This post originally appeared on The Sales Evangelist podcast: http://thesalesevangelist.com/episode388/
As a seller or an entrepreneur, having your own brand identity is paramount to your success. Today’s guest, Gregory Diehl, is the author of the book Brand Identity Breakthrough which is a great read about understanding who you are, why you’re doing what you’re doing, and how to get people to care about it in a more meaningful way.
At age 18, Gregory started traveling the world where he had to learn about salesmanship so he can fend for himself. His vast experience along with his passion for education is what led him to create his own written masterpiece in the hope of helping other people discover their own brand identity so they too can empower themselves to not only become successful but also to be different from what everybody else is doing.
Here are the highlights of my conversation with Gregory:
Greg’s coolest sales experience when he was the customer
The concepts behind writing a book about branding:
- Familiarity and empowerment
- Clarity on blind spots and understanding the human side of it all
Strategies for creating a powerful brand identity:
- Convey your message in the form of stories.
People think in terms of narratives. Know how to present your product in the form of a narrative where you speak to the other person as a very specific type of character in that narrative of a very specific type of journey.
- Be able to see your own vision.
Why many entrepreneurs fail to see their own vision:
- Lack of empathy – A lot of entrepreneurs don’t look at things from an outside perspective. Understand the journey that someone else is on that lead them to make them certain decisions.
- Lack of questions – The best sales conversation in the world is a series of real questions where you get to understand where someone is coming from and what their fundamental needs are.
- Lack of self-confidence – Really believe that you, your product or service is capable of doing a specific thing better in a very specific way. See for your own eyes the value that you provide or you intend to provide. Be comfortable with making really bold claims and not just generic value propositions.
- Have an emotional bond with your customer.

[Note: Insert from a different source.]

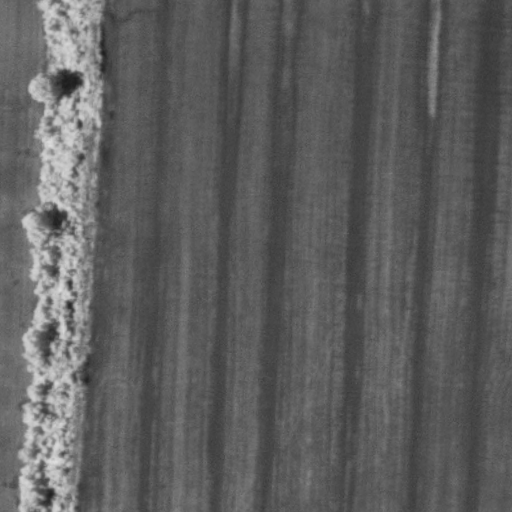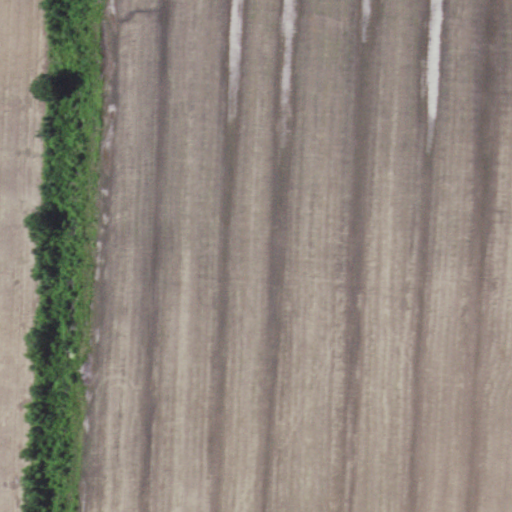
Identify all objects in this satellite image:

Relate it to the fundamental human emotions that drive someone to make a purchasing decision with you. Identify what the fundamental needs are and why does somebody care enough to spend money on this.
- Empathy: Understand your customer needs and their buying experience.
Come up with avatars of customers who all share enough similarities in where they’re coming from and what they need so you can come up with a message, story, or identity that speaks enough to their specific situation.
- Content is king but context is god.
Know how the product knowledge specifically fits into the vision of the specific customer which is the intersecting point between what your customer wants and what you have.
Gregory’s Major Takeaway:
Don’t be afraid to go deep. Inquire, philosophize, understand your customer more – where they’re coming from, what they want, what they do, and how best to present it. Why are you in the business you’re in? Focus yourself on where your assets are put to best use.